The first Aim will use in vivo single unit recordings with application of pharmacological
agents in the IC of awake mice to determine the effects of dopamine receptor activation on
responses to vocalizations. The second Aim will use whole-cell recordings in mouse IC brain
slices to determine the effects of dopamine on intrinsic and synaptic properties of different
neuron types. The third Aim will use in vivo whole-cell recordings to identify how intrinsic
properties of different neuron types shape selectivity to vocalizations. Aims 1-3 will thus
provide an integrated understanding of the cellular and synaptic mechanisms underlying
auditory responses to complex sounds. The fourth Aim will determine the sources of
dopaminergic input to the IC, an important step towards understanding the behavioral contexts
that elicit dopamine release into the IC.
The significance of this proposal is that it is the first integrated study of the effects of
dopamine on the cellular, synaptic and circuit properties underlying IC responses to salient
sounds. The results will increase our mechanistic understanding of auditory processing of
meaningful sounds and how this encoding changes with different social contexts, physiological
states and communication disorders. These studies using mice with normal hearing will
facilitate future studies of genetically engineered mice to further probe the mechanisms
underlying specific communication and neurological disorders.
项目摘要
理解言语依赖于听觉系统准确表达
突出的声音。这种表现可能会被各种因素改变,包括疾病
涉及神经调节系统。例如,帕金森病患者
语言处理问题,表明多巴胺改变了这些正常的表达,
突出的信号。

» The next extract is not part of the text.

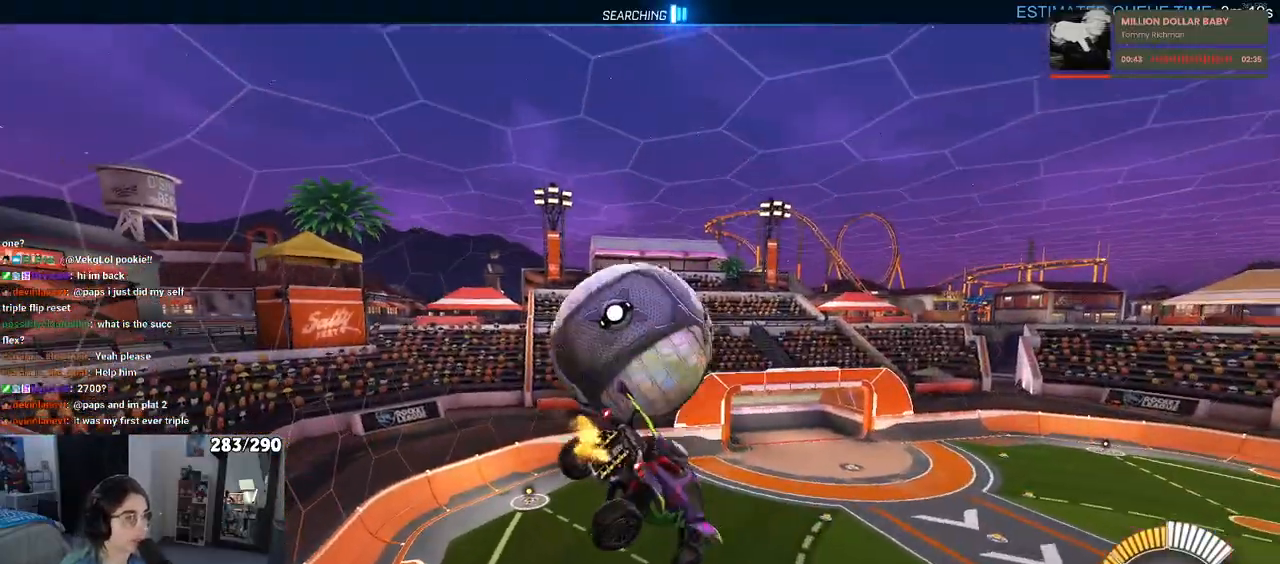
{"buttons": ["CROSS", "R1"], "left_stick": "down-left", "right_stick": "center", "events": [[83, "R1", "down"], [150, "left_stick", "center"], [183, "L1", "up"], [350, "R1", "up"], [350, "left_stick", "up-left"], [417, "CROSS", "down"], [450, "R1", "down"], [483, "left_stick", "down-left"]]}
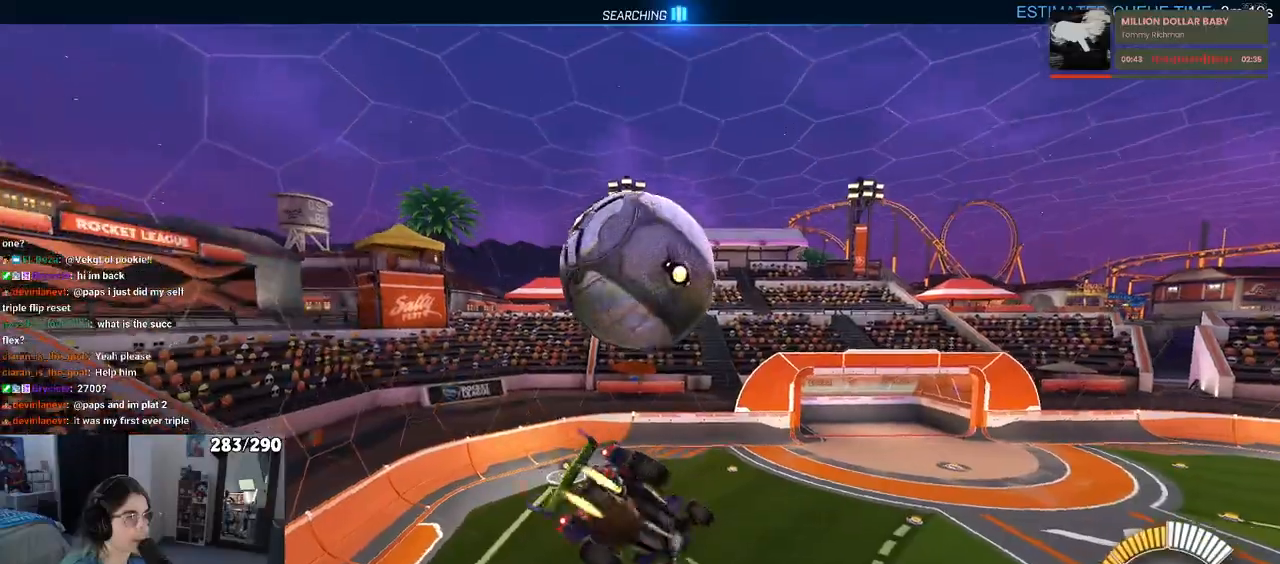
{"buttons": ["L1", "R1"], "left_stick": "up", "right_stick": "center", "events": [[17, "CROSS", "up"], [17, "left_stick", "down"], [67, "R1", "up"], [233, "R1", "down"], [283, "left_stick", "center"], [333, "L1", "down"], [383, "left_stick", "up"]]}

这项研究的重点是多巴胺在改变大脑皮层的表征中的作用。
在下丘(IC)的突出的声音。IC是调节听觉的主要位置,
处理显著信号,因为它接收来自多个听觉和非听觉输入
来源,它包含多巴胺受体和纤维,并从这个建议的初步数据
表明多巴胺调节IC听觉反应。这项建议的目的是
确定多巴胺改变IC中发声表征的机制。
第一个目标将使用体内单单位记录,并应用药理学
药物在清醒小鼠的IC中的作用,以确定多巴胺受体激活对
对发声的反应。第二个目标将在小鼠IC脑中使用全细胞记录
切片,以确定多巴胺对不同神经元的内在和突触特性的影响。
神经元类型第三个目标将使用体内全细胞记录来确定内在的
不同神经元类型的特性形成对发声的选择性。目标1-3将
提供了对细胞和突触机制的综合理解,
对复杂声音的听觉反应第四个目标将确定
多巴胺能输入到IC,理解行为背景的重要一步
引起多巴胺释放到IC。
这一建议的重要性在于,它是第一次综合研究
多巴胺对突出的IC反应的细胞,突触和电路特性的影响
声音.这些结果将增加我们对听觉加工机制的理解,
有意义的声音,以及这种编码如何随着不同的社会背景,生理
状态和沟通障碍。这些研究使用听力正常的老鼠,
促进基因工程小鼠的未来研究,以进一步探索机制
潜在的特定沟通和神经系统疾病。
项目成果
期刊论文数量(0)
专著数量(0)
科研奖励数量(0)
会议论文数量(0)
专利数量(0)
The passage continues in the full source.